Volvimos al mejor Wagner en la segunda mitad del recital, que estuvo consagrada a esas cuatro partes de El ocaso de los dioses que se suelen ofrecer en concierto: Amanecer, El viaje de Sigfrido por el Rhin, Marcha fúnebre de Sigfrido e Inmolación de Brünnhilde. La sensación de falta de profundidad que tuve en los fragmentos del Tristán no hizo sino acrecentarse, aunque hubo sus momentos bien dibujados, especialmente cuando el carácter es más festivo. Tampoco termino de entender qué se gana poniendo a los contrabajos a la izquierda tras los primeros violines teniendo en cuenta que, dada la masa orquestal, algunos quedaban casi metidos entre bambalinas, con la consiguiente pérdida sonora en los graves que, francamente, se lamentaba en no pocos momentos. Mención especial para el solista de trompa (Jorge Monte de Fez, si mi memoria no me falla, porque no aparecía en el programa), que se marcó un solo impresionante, como ya hizo en las representaciones de la ópera completa hace un par de años. Muy bien el solista de trombón y el empaste de toda la sección de metales en general, así como los solistas de madera. En cuanto a las cuerdas, buen trabajo general, pero me faltaron más contrastes y planos, más claridad en general, y eso es cosa de la dirección. Una vez más, faltó implicación interpretativa en esta apoteosis del leitmotiv, decir y declamar más las cosas, llevarlas hasta el final y no quedarse en la mera sugerencia.

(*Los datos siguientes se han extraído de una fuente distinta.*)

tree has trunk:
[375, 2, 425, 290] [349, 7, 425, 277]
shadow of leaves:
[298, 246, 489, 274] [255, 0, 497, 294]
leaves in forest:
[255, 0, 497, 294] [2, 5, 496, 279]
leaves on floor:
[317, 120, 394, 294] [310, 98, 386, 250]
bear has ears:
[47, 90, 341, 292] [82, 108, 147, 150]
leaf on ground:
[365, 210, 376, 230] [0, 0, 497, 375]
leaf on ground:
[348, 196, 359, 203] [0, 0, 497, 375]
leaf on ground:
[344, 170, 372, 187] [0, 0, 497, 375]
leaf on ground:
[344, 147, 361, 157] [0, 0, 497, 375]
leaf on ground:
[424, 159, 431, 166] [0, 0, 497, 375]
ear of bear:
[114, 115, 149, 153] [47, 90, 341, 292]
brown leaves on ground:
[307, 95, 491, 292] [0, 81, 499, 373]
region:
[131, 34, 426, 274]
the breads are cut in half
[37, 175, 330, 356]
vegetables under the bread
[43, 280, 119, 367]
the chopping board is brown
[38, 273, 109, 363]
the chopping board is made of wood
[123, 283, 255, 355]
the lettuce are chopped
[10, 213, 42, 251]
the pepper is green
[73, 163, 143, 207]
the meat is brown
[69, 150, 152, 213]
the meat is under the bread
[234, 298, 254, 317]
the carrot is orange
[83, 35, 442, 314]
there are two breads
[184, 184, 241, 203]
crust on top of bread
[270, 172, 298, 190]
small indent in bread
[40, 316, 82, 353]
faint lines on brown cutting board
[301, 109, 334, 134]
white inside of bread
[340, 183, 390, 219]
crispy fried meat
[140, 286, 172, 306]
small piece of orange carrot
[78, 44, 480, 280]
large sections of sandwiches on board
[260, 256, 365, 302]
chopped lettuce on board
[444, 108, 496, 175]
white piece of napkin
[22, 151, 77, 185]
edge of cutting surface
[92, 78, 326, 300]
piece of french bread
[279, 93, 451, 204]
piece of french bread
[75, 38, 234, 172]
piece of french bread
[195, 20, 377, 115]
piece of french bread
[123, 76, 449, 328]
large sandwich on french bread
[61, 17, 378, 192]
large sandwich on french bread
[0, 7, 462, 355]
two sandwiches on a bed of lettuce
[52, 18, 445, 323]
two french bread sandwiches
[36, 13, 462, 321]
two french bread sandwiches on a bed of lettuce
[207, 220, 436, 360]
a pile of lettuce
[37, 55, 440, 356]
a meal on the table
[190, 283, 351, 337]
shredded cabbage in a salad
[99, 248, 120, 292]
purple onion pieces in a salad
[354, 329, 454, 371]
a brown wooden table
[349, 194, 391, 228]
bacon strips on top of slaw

En cuanto a Nina Stemme, en su Inmolación estuvo mucho más convincente, segura y dominadora de su papel y logró realmente un gran momento wagneriano. La voz estaba mucho más templada, hubo más control del vibrato, los pasos de un registro a otro se atenuaron y aunque la dificultad para la emisión del agudo seguía patente, hubo menos tensión. Incluso diría que consiguió meterse mucho más en el papel y nos ofreció momentos de una épica y un dramatismo considerables. Tras la salva de aplausos reconociendo su interpretación y toda su carrera, ofreció el bellísimo “Träume” de los Wesendoncklieder, en el que mantuvo la línea que pudimos disfrutar en esta segunda parte.
¿Faltó tiempo de ensayo? ¿Faltó convencimiento y seguridad? No lo sé, pero aunque fue un concierto digno, creo que la ocasión y el programa merecían dar más de sí por parte de Gimeno. Espero que vuelva por sus fueros ‒como a buen seguro así será‒ y nos haga recordar sus prestaciones precedentes.